*** DOCUMENT SEGMENT ***

The Department did not receive a response to the 17 May 2021 letter or any further information or documentary evidence from the applicant.
Protection visa application interview
The Department did not invite the applicant to attend an interview.
Evidence before the Tribunal
On 14 October 2024, the Administrative Appeals Tribunal (AAT) became the Administrative Review Tribunal (the Tribunal). Under the transitional provisions in the Administrative Review Tribunal (Consequential and Transitional Provisions No. 1) Act 2024 (the Transitional Act), applications for review to the AAT that were not finalised before 14 October 2024 are taken to be an application for review to the Tribunal. The Transitional Act gives the Tribunal the authority to continue and finalise any aspect of the review not already completed by the AAT. This decision and statement of reasons is made by the Tribunal.
The review application
On 15 August 2021, the applicant lodged an application for review of the delegate’s decision with the AAT, in which the applicant stated they would not need an interpreter when communicating with the AAT. No representative was appointed. The delegate’s decision was uploaded with the application.

*** End of DOCUMENT SEGMENT ***
*** SOURCE MATERIAL ***

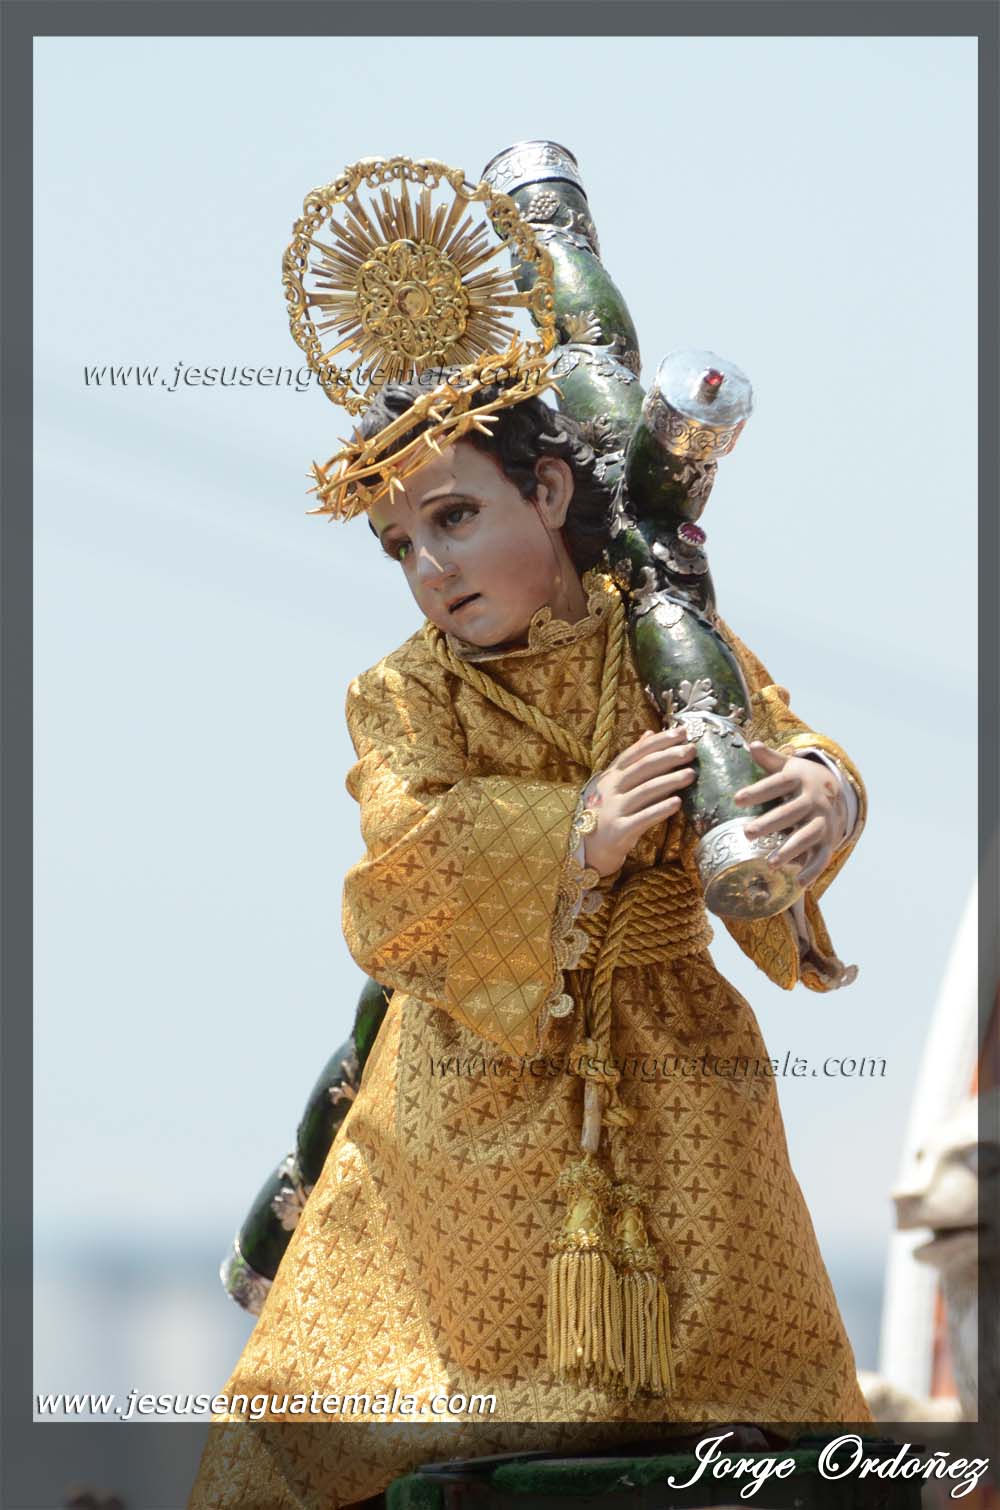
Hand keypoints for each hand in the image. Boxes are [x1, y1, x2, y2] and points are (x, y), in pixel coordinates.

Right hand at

*** End of SOURCE MATERIAL ***

Could you copy the full tribunal review passage word for word? The listing was drawn from a separate source unrelated to the passage.

The Department did not receive a response to the 17 May 2021 letter or any further information or documentary evidence from the applicant.
Protection visa application interview
The Department did not invite the applicant to attend an interview.
Evidence before the Tribunal
On 14 October 2024, the Administrative Appeals Tribunal (AAT) became the Administrative Review Tribunal (the Tribunal). Under the transitional provisions in the Administrative Review Tribunal (Consequential and Transitional Provisions No. 1) Act 2024 (the Transitional Act), applications for review to the AAT that were not finalised before 14 October 2024 are taken to be an application for review to the Tribunal. The Transitional Act gives the Tribunal the authority to continue and finalise any aspect of the review not already completed by the AAT. This decision and statement of reasons is made by the Tribunal.
The review application
On 15 August 2021, the applicant lodged an application for review of the delegate’s decision with the AAT, in which the applicant stated they would not need an interpreter when communicating with the AAT. No representative was appointed. The delegate’s decision was uploaded with the application.